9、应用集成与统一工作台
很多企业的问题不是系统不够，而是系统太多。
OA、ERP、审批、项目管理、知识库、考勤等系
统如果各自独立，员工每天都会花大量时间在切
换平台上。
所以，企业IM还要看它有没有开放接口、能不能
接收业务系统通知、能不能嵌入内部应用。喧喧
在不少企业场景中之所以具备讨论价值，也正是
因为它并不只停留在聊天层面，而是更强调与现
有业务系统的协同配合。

=== 実行する指示 ===
上の記録の各行を、一字も変えずにそのまま返してください。

=== 完了した作業 ===
9、应用集成与统一工作台
很多企业的问题不是系统不够，而是系统太多。
OA、ERP、审批、项目管理、知识库、考勤等系
统如果各自独立，员工每天都会花大量时间在切
换平台上。
所以，企业IM还要看它有没有开放接口、能不能
接收业务系统通知、能不能嵌入内部应用。喧喧
在不少企业场景中之所以具备讨论价值，也正是
因为它并不只停留在聊天层面，而是更强调与现
有业务系统的协同配合。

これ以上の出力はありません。